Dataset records

▬▬▬

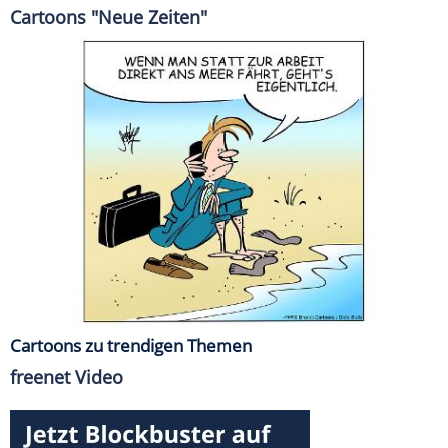
Cartoons "Neue Zeiten"
Cartoons zu trendigen Themen
freenet Video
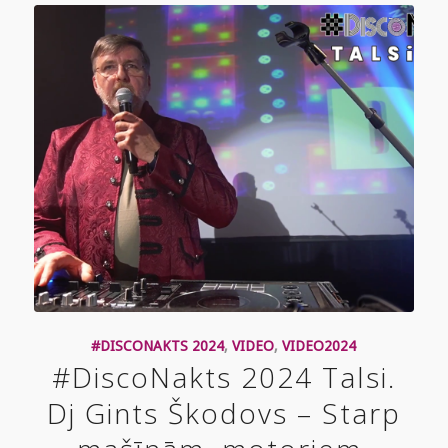
#DISCONAKTS 2024
,
VIDEO
,
VIDEO2024
#DiscoNakts 2024 Talsi.
Dj Gints Škodovs – Starp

▬▬▬

Task brief:
In the records above, find each line with the word "Cartoons" and copy it.

Result:
Cartoons "Neue Zeiten"
Cartoons zu trendigen Themen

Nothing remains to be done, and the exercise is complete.